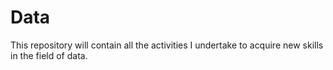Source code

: # Data
This repository will contain all the activities I undertake to acquire new skills in the field of data.
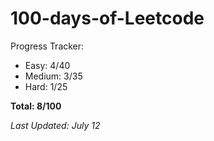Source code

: # 100-days-of-Leetcode
Progress Tracker:
- Easy: 4/40
- Medium: 3/35
- Hard: 1/25

**Total: 8/100**

*Last Updated: July 12*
———
Problem details
Copy the listing above verbatim, leaving out pictures.

Response
Source code

: # Data
This repository will contain all the activities I undertake to acquire new skills in the field of data.
Source code

: # 100-days-of-Leetcode
Progress Tracker:
- Easy: 4/40
- Medium: 3/35
- Hard: 1/25

**Total: 8/100**

*Last Updated: July 12*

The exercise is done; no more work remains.